Which lines in the records below contain the string "front"? Filter them out and copy each one.
>> START Exercise inputs
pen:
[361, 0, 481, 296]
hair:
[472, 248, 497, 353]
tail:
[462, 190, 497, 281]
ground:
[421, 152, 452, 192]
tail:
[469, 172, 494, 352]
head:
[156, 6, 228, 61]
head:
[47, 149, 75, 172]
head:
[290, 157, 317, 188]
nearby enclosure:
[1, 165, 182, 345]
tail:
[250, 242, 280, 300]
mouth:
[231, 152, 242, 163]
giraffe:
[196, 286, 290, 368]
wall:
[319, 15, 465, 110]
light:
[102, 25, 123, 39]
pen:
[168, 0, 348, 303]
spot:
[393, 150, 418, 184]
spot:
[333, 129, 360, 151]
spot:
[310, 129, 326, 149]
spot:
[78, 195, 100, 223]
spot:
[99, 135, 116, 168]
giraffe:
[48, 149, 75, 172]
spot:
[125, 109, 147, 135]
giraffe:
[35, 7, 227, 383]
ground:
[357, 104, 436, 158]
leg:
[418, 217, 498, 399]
>> END Exercise inputs
>> START Exercise inputs
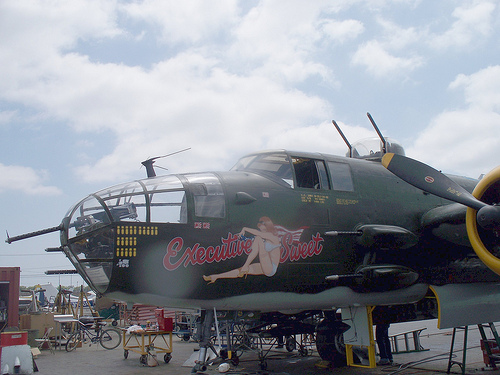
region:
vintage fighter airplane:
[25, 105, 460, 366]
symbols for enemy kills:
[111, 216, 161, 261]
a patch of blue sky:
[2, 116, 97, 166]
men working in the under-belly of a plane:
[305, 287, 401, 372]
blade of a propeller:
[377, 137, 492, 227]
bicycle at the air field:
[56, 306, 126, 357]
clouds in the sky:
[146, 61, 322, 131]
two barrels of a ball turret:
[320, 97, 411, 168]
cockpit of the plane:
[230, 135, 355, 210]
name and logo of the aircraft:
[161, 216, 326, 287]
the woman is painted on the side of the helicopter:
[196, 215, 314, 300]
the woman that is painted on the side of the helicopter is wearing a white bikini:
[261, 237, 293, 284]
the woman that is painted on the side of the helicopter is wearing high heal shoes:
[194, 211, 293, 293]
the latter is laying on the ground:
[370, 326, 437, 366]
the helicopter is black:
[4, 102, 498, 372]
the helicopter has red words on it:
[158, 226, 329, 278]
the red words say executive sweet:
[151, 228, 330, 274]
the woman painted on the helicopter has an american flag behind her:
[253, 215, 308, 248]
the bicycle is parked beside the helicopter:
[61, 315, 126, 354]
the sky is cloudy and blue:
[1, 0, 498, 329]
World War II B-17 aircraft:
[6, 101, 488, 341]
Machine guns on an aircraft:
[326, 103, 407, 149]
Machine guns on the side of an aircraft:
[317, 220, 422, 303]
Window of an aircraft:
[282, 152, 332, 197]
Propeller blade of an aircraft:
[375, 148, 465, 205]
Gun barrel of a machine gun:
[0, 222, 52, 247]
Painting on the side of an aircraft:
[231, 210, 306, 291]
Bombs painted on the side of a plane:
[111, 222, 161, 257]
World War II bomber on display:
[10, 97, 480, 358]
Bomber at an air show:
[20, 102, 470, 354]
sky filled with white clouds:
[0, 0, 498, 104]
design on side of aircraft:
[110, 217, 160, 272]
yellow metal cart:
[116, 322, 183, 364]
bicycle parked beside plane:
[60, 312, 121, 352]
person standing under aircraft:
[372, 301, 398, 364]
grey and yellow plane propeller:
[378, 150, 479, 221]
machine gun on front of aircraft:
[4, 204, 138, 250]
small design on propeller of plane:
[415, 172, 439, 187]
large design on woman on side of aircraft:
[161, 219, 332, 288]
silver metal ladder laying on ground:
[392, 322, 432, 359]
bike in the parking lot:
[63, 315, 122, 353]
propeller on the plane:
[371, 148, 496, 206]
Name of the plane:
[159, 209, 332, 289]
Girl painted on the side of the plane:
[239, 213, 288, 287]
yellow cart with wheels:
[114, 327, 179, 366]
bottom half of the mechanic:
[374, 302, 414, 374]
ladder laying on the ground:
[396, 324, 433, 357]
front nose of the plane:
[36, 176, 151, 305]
>> END Exercise inputs
>> START Exercise inputs
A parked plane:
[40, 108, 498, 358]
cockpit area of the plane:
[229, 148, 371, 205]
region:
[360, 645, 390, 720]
>> END Exercise inputs
▸ Full solution:
machine gun on front of aircraft:
front nose of the plane:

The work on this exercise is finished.